The Age of Television (Book)

Experiences and Theories

As television threatens to intrude upon our daily lives more than ever, The Age of Television takes a look at the impact of this media form on modern life. Buonanno analyzes how televised entertainment has altered human perception of place and time, multiplied opportunities for indirect social experience, and fueled the collective imagination.

Category: Film Studies

Edition

At a stage of major change in the world of television (the coming of digital TV, multiple channels, mobile TV on cellphones) this book seeks to take stock of the impact of the advent and presence of television on daily life over the past fifty years, or slightly longer. The author takes as her standpoint, or rather places at the centre of her analysis and considerations, the human experience and the way in which the medium of television has radically changed it. Connection; mobility; plurality. The discourse developed in the various chapters of the book focus on this triad of conceptual categories, which govern the most important ways in which television can effect a transformation at the level of experience. It can establish connections between individuals and distant events; encourage the formation of 'imagined communities' on a varying scale (worldwide, national, local or based on a common identity); create enabling conditions for travel to distant places and for vicarious and 'imaginary' journeys; and function as a genuine multiplier of opportunities and of forms of indirect social experience, in the sense of 'pluralising' the worlds of an imaginary life. The three categories in turn flow into the category of 'imagination', perceived as the big engine that drives modern mediatized society – television supplying ample fuel for this purpose. 'The Age of Television: Experiences and theories', is in its own special way a book of theory. Each chapter draws on classic concepts and theories from international television studies – from the flow to televised ceremonies and cultural imperialism – but without any undue reverence. The book is written with students in mind and thus undeniably conveys a pedagogic message: the author seeks to demonstrate how theories are a means of learning that is at the same time indispensable and flexible, open to criticism and to reworking in a new context. The logical and coherent structure of the book and its systematic articulation around a central nucleus of well defined concepts make it a very useful text for university courses. Yet it is written not in the style of a manual, but rather as a critical essay; and its original approach makes it also interesting and appealing to a scholarly readership and the cultivated general audience.

“One of the most stimulating endorsements of Coronation Street and The Sopranos that anyone has ever written. And good for Buonanno . . . for eschewing some of the grimmer accounts of the effects of ‘junk’ TV which many other commentators offer. Gleefully and consistently she rebuffs those who see the export of US TV shows as ‘cultural imperialism,’ by which Hollywood pumps out soul-destroying pap to numb the minds of idiot consumers.” 

Financial Times

“Some say that the age of television is over. If that is so, then the medium has found its ideal historian and critic in Milly Buonanno. I have read her work with pleasure over many years. It culminates with this book—a stunning tour de force.
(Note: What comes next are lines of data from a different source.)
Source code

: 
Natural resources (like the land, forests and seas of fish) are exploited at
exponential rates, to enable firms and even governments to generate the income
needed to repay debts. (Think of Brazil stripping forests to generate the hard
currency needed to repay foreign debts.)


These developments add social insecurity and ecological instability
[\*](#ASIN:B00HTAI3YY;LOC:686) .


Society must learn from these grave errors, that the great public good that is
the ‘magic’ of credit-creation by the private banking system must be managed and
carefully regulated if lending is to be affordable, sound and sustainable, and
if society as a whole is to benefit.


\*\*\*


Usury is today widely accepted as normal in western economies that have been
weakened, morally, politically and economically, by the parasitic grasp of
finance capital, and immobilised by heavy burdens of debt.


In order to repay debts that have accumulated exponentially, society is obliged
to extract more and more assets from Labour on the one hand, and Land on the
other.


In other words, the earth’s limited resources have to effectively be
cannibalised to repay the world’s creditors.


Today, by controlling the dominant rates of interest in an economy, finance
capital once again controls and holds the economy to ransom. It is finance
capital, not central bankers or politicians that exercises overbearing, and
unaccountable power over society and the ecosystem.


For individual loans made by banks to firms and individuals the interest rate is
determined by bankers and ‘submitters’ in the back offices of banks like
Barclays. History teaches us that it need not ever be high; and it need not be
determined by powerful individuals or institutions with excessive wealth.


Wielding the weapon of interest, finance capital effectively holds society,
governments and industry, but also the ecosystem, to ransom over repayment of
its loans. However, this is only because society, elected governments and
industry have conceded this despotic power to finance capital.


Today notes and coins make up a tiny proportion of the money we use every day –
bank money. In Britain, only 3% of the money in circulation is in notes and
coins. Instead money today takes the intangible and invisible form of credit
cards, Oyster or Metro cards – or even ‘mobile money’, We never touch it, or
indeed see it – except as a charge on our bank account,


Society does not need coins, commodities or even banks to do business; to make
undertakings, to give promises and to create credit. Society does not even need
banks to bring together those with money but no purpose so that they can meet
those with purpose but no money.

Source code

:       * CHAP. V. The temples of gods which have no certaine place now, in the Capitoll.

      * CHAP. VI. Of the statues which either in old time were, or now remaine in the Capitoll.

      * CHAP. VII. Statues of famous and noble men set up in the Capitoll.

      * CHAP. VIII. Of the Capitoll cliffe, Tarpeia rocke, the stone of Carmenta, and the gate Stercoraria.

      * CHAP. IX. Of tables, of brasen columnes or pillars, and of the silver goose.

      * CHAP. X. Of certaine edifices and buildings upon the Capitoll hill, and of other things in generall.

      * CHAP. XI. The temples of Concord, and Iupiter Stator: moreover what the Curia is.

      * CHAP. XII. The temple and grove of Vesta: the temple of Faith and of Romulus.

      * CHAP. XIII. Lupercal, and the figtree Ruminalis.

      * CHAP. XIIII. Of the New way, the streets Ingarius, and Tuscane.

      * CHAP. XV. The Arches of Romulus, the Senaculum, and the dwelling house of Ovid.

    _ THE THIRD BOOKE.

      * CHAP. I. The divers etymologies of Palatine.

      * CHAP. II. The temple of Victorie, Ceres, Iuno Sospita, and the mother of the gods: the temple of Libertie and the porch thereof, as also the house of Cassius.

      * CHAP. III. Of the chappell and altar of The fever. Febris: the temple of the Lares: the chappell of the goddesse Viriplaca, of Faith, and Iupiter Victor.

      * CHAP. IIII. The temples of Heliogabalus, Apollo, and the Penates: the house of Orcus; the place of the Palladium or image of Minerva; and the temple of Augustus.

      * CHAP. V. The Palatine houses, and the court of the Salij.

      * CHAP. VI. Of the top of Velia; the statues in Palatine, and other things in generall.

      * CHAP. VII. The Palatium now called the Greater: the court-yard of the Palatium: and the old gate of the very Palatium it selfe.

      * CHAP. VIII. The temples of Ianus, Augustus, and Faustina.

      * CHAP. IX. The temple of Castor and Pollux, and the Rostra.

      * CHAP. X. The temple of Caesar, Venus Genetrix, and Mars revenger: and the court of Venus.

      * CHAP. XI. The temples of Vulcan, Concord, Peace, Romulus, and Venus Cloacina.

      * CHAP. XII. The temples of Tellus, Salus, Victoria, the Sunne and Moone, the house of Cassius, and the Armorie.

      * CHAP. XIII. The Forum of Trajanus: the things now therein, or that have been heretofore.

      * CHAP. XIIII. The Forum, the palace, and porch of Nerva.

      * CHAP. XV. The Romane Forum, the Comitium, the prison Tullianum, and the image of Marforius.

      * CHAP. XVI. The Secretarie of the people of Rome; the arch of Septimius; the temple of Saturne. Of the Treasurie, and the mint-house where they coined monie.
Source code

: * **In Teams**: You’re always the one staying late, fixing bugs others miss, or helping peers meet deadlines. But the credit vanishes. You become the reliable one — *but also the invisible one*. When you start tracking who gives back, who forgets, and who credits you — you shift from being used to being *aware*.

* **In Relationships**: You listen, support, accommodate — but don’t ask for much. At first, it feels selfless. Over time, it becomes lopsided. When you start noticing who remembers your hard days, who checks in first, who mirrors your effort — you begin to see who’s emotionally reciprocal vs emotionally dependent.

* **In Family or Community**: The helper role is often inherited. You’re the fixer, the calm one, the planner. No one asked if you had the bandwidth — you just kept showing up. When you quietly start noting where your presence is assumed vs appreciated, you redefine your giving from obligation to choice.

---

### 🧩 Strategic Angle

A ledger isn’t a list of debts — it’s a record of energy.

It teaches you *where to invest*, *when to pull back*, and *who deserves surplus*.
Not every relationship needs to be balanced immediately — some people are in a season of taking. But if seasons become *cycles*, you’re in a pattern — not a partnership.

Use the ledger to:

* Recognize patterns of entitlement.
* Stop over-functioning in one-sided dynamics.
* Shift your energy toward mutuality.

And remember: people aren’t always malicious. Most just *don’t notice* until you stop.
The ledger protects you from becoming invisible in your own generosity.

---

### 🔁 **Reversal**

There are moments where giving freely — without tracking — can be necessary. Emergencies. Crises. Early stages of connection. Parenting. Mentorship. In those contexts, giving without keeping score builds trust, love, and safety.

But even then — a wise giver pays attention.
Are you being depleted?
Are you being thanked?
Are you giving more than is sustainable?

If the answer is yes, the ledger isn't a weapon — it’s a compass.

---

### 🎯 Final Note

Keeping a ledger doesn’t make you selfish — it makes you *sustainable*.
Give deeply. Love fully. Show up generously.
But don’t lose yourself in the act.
And if TV indeed has a future—as I firmly believe—then this tough-minded but subtly-expressed volume will be our best guide to what lies ahead, in addition to what went before.”

Toby Miller, Editor of Television & New Media

“In this elegantly written and highly original re-examination of television, its narrative forms and its key analytic texts, Milly Buonanno provides an exciting and philosophically sophisticated study of television in all its rich complexity. An astonishing and ground-breaking work."

Manuel Alvarado, University of Luton

“In this wide-ranging and always insightful book, Milly Buonanno takes us on a journey from the beginnings of television in 1936 to the present day, and indeed beyond to the digital future which awaits us all. En route she interrogates a number of theories which have traditionally dominated television analysis and offers an exhilarating counter-analysis to theories of cultural imperialism. A refreshingly open and searching approach to a medium in constant evolution.”